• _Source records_

··········

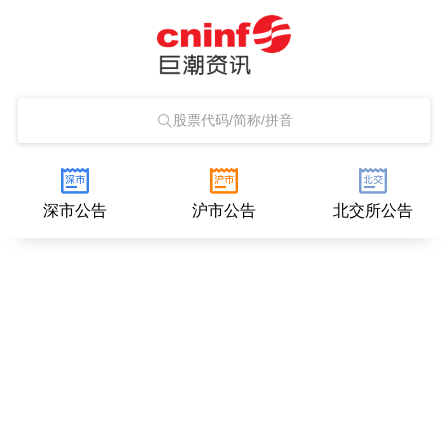
股票代码/简称/拼音
深市公告
沪市公告
北交所公告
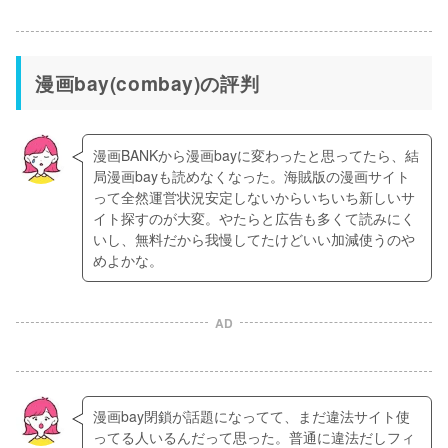
漫画bay(combay)の評判
漫画BANKから漫画bayに変わったと思ってたら、結
局漫画bayも読めなくなった。海賊版の漫画サイト
って全然運営状況安定しないからいちいち新しいサ
イト探すのが大変。やたらと広告も多くて読みにく
いし、無料だから我慢してたけどいい加減使うのや
めよかな。
AD
漫画bay閉鎖が話題になってて、まだ違法サイト使
ってる人いるんだって思った。普通に違法だしフィ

··········

• _Task goal_
Repeat the lines from the records above word for word, beginning with the line that contains "漫画bay(combay)の評判" and going through the end of the records.

• _Your solution_
漫画bay(combay)の評判
漫画BANKから漫画bayに変わったと思ってたら、結
局漫画bayも読めなくなった。海賊版の漫画サイト
って全然運営状況安定しないからいちいち新しいサ
イト探すのが大変。やたらと広告も多くて読みにく
いし、無料だから我慢してたけどいい加減使うのや
めよかな。
AD
漫画bay閉鎖が話題になってて、まだ違法サイト使
ってる人いるんだって思った。普通に違法だしフィ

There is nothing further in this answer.